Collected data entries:
####
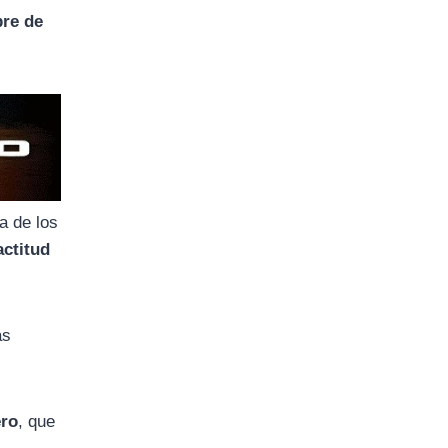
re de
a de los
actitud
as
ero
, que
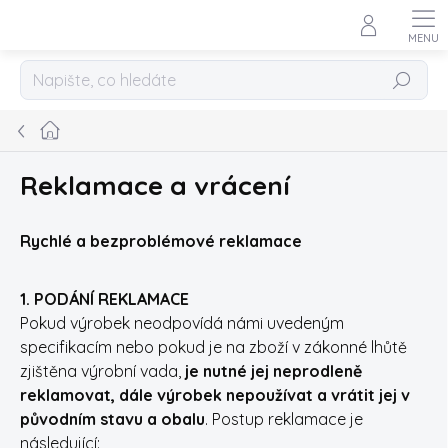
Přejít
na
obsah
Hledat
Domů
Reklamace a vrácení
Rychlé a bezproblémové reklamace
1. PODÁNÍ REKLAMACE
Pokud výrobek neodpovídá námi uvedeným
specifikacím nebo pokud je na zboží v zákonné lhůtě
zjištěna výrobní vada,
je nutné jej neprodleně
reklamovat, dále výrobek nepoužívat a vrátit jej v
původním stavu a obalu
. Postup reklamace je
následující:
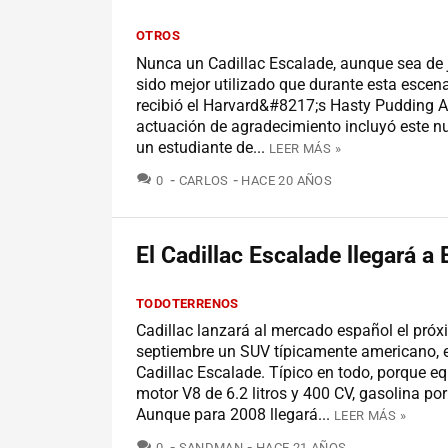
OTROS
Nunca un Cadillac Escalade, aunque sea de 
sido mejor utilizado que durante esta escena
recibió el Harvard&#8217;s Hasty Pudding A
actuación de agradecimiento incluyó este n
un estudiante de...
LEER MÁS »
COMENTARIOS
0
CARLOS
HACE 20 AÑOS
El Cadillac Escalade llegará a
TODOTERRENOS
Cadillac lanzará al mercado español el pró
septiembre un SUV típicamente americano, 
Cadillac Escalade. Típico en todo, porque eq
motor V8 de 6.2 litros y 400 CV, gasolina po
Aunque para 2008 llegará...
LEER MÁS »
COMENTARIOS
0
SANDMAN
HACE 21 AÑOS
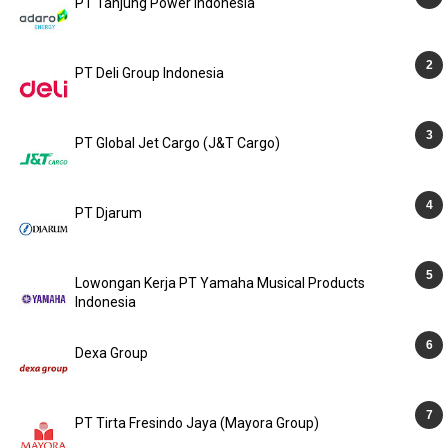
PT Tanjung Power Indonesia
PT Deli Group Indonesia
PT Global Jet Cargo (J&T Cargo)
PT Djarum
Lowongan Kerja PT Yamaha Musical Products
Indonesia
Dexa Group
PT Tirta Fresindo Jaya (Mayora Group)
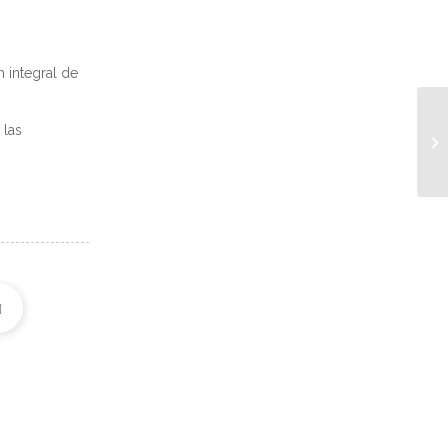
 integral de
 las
####
* **WORK REQUEST**
Would you give the data above again word for word, minus the pictures?

* **OUTPUT OF THE EXERCISE**
re de
a de los
actitud
as
ero
, que
Přejít
na
obsah
Hledat
Domů
Reklamace a vrácení
Rychlé a bezproblémové reklamace
1. PODÁNÍ REKLAMACE
Pokud výrobek neodpovídá námi uvedeným
specifikacím nebo pokud je na zboží v zákonné lhůtě
zjištěna výrobní vada,
je nutné jej neprodleně
reklamovat, dále výrobek nepoužívat a vrátit jej v
původním stavu a obalu
. Postup reklamace je
následující:
OTROS
Nunca un Cadillac Escalade, aunque sea de 
sido mejor utilizado que durante esta escena
recibió el Harvard&#8217;s Hasty Pudding A
actuación de agradecimiento incluyó este n
un estudiante de...
LEER MÁS »
COMENTARIOS
0
CARLOS
HACE 20 AÑOS
El Cadillac Escalade llegará a
TODOTERRENOS
Cadillac lanzará al mercado español el pró
septiembre un SUV típicamente americano, 
Cadillac Escalade. Típico en todo, porque eq
motor V8 de 6.2 litros y 400 CV, gasolina po
Aunque para 2008 llegará...
LEER MÁS »
COMENTARIOS
0
SANDMAN
HACE 21 AÑOS
PT Tanjung Power Indonesia
PT Deli Group Indonesia
PT Global Jet Cargo (J&T Cargo)
PT Djarum
Lowongan Kerja PT Yamaha Musical Products
Indonesia
Dexa Group
PT Tirta Fresindo Jaya (Mayora Group)
 integral de
 las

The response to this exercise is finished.